Piggy March took an OI section with Emily King’s former ride Dargun, the pair’s third win on the trot. Ros Canter (Annie Makin and Kate James’ Pencos Crown Jewel) and Laura Collett – riding Dacapo, who belongs to Diana Chappell, Gillian Morris-Adams, Alison and Michael Smedley and Carolyn Taylor – were also on winning form at this level on Monday and Tuesday.
Emilie Chandler won Sunday’s OI with last year’s Blair winner Gortfadda Diamond, owned by Maria Doel.
“He owed me that!”
Emma Silman finished second behind Wills Oakden and MacGregors Cooley riding her mother Jayne’s KEC Sazoon, despite sporting a set of rainbow bruises after the Lancelot son flattened her coming in from the field.
“We’re building the yard and stables so have to cross the stone base to get to the field, and he spooked at the workman, knocked me down and then proceeded to tread all over me, but I didn’t dare let him go,” said Emma. “I was so sore I had to cancel all that day’s teaching and painkillers were my best friend for a couple of days!”

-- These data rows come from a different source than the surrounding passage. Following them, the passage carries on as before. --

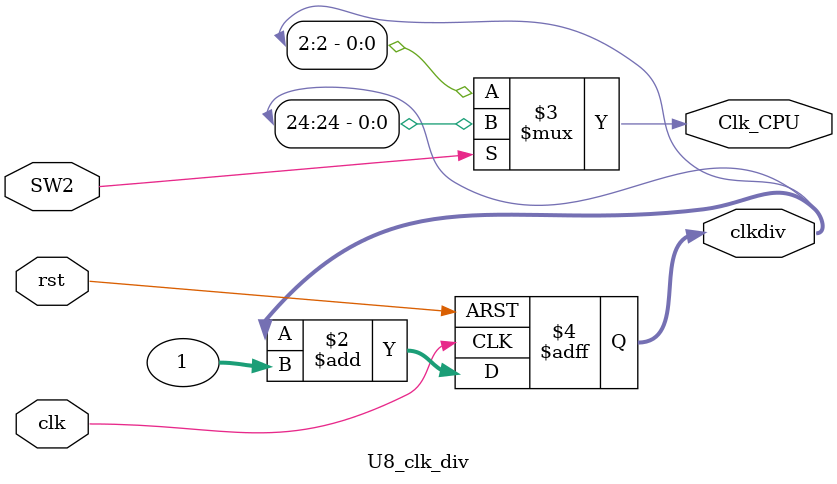
<source format=v>
`timescale 1ns / 1ps
module U8_clk_div(input clk,
						input rst,
						input SW2,
						output reg [31:0]clkdiv,
						output Clk_CPU
    );

always @(posedge clk or posedge rst)begin
	if(rst)
		clkdiv<=0;
	else 
		clkdiv<=clkdiv+1;
end

assign Clk_CPU=(SW2)?clkdiv[24]:clkdiv[2];

endmodule

</source>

The gelding was bought in the autumn of his five-year-old.
“He has not been the easiest, but I think a lot of it is immaturity,” said Emma. “He has plenty of jump and flew round here even though there were plenty of questions. I’m sure I read that they were going to make it easier than usual, but it certainly needed taking on!”
Cholmondeley’s start list certainly read as a who’s who of the eventing world, with Olympic, world and European medallists all in action below the castle round a track designed by Cholmondeley organiser Alec Lochore. “Our volunteers and team were amazing putting on two more long days at such short notice,” he said.
“Everything ran smoothly and we certainly used our luck in terms of getting finished in time, but what a privilege to see the world’s top horses – Allstar B, Ballaghmor Class, Toledo De Kerser, Quicklook V and such like – even if we should have been watching them in Tokyo!”